* _Work to be completed_:
Return the lines from the start of the data through the line with "BARES Y RESTAURANTES". Include both of those lines and no others.

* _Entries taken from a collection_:
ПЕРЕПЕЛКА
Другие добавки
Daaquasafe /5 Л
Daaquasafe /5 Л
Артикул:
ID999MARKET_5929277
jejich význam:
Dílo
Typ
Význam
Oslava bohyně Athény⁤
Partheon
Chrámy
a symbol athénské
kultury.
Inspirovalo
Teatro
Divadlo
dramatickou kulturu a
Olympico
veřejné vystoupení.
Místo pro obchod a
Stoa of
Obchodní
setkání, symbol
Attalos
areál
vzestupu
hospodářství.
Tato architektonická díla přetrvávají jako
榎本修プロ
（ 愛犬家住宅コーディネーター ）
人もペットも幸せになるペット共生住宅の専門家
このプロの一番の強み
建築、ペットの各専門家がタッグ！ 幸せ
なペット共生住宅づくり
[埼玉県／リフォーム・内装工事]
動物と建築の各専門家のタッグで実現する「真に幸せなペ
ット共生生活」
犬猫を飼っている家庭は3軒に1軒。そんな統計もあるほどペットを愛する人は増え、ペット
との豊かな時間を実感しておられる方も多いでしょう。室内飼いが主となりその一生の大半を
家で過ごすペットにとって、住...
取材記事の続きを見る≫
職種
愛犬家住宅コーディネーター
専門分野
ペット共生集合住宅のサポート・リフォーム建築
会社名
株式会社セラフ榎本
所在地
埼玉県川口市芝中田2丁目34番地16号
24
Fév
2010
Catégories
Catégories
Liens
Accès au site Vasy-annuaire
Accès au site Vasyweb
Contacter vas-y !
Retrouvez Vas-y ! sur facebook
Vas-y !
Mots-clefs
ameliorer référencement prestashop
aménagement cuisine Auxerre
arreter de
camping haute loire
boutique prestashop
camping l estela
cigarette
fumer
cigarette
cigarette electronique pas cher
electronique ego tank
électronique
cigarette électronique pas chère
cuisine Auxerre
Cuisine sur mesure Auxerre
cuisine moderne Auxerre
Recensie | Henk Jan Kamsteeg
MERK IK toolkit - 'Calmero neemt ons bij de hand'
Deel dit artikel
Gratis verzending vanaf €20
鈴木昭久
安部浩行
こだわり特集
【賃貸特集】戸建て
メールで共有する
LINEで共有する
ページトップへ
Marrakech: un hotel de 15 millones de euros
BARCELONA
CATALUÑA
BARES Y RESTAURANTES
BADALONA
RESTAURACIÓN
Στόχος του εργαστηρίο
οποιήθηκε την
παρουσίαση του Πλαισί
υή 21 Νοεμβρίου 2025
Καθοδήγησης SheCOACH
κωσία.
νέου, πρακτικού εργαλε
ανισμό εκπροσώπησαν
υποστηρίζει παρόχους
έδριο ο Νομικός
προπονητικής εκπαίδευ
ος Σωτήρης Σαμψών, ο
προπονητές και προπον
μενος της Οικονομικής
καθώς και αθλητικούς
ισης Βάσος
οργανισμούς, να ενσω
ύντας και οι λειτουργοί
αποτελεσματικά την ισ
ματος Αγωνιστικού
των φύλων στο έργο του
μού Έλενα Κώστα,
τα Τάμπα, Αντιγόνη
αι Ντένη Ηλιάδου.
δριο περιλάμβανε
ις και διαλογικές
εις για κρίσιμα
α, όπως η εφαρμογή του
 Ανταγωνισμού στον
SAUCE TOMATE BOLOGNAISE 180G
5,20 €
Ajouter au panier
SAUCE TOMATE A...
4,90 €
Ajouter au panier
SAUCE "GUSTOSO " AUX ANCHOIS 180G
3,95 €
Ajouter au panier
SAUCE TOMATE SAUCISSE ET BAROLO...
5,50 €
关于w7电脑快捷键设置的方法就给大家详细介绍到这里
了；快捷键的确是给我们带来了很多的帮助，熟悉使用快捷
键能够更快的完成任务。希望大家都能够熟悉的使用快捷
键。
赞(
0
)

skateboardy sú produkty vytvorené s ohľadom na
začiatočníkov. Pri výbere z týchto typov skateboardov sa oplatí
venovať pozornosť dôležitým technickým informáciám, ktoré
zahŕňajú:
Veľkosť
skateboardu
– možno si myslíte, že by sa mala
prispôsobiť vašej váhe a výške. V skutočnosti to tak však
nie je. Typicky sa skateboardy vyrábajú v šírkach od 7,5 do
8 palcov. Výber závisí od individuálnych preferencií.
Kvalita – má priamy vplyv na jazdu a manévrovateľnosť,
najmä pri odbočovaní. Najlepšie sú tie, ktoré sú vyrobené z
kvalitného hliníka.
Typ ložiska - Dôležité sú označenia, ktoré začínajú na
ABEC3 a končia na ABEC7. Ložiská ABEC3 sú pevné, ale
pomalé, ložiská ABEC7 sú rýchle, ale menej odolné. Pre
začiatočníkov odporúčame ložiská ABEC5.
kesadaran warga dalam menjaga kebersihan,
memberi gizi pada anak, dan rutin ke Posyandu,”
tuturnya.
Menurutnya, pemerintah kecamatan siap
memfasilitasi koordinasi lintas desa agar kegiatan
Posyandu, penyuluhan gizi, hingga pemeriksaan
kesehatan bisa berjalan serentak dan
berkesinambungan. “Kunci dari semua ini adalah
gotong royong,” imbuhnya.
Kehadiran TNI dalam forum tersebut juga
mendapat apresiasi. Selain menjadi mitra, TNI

* _Solution to this problem_:
ПЕРЕПЕЛКА
Другие добавки
Daaquasafe /5 Л
Daaquasafe /5 Л
Артикул:
ID999MARKET_5929277
jejich význam:
Dílo
Typ
Význam
Oslava bohyně Athény⁤
Partheon
Chrámy
a symbol athénské
kultury.
Inspirovalo
Teatro
Divadlo
dramatickou kulturu a
Olympico
veřejné vystoupení.
Místo pro obchod a
Stoa of
Obchodní
setkání, symbol
Attalos
areál
vzestupu
hospodářství.
Tato architektonická díla přetrvávají jako
榎本修プロ
（ 愛犬家住宅コーディネーター ）
人もペットも幸せになるペット共生住宅の専門家
このプロの一番の強み
建築、ペットの各専門家がタッグ！ 幸せ
なペット共生住宅づくり
[埼玉県／リフォーム・内装工事]
動物と建築の各専門家のタッグで実現する「真に幸せなペ
ット共生生活」
犬猫を飼っている家庭は3軒に1軒。そんな統計もあるほどペットを愛する人は増え、ペット
との豊かな時間を実感しておられる方も多いでしょう。室内飼いが主となりその一生の大半を
家で過ごすペットにとって、住...
取材記事の続きを見る≫
職種
愛犬家住宅コーディネーター
専門分野
ペット共生集合住宅のサポート・リフォーム建築
会社名
株式会社セラフ榎本
所在地
埼玉県川口市芝中田2丁目34番地16号
24
Fév
2010
Catégories
Catégories
Liens
Accès au site Vasy-annuaire
Accès au site Vasyweb
Contacter vas-y !
Retrouvez Vas-y ! sur facebook
Vas-y !
Mots-clefs
ameliorer référencement prestashop
aménagement cuisine Auxerre
arreter de
camping haute loire
boutique prestashop
camping l estela
cigarette
fumer
cigarette
cigarette electronique pas cher
electronique ego tank
électronique
cigarette électronique pas chère
cuisine Auxerre
Cuisine sur mesure Auxerre
cuisine moderne Auxerre
Recensie | Henk Jan Kamsteeg
MERK IK toolkit - 'Calmero neemt ons bij de hand'
Deel dit artikel
Gratis verzending vanaf €20
鈴木昭久
安部浩行
こだわり特集
【賃貸特集】戸建て
メールで共有する
LINEで共有する
ページトップへ
Marrakech: un hotel de 15 millones de euros
BARCELONA
CATALUÑA
BARES Y RESTAURANTES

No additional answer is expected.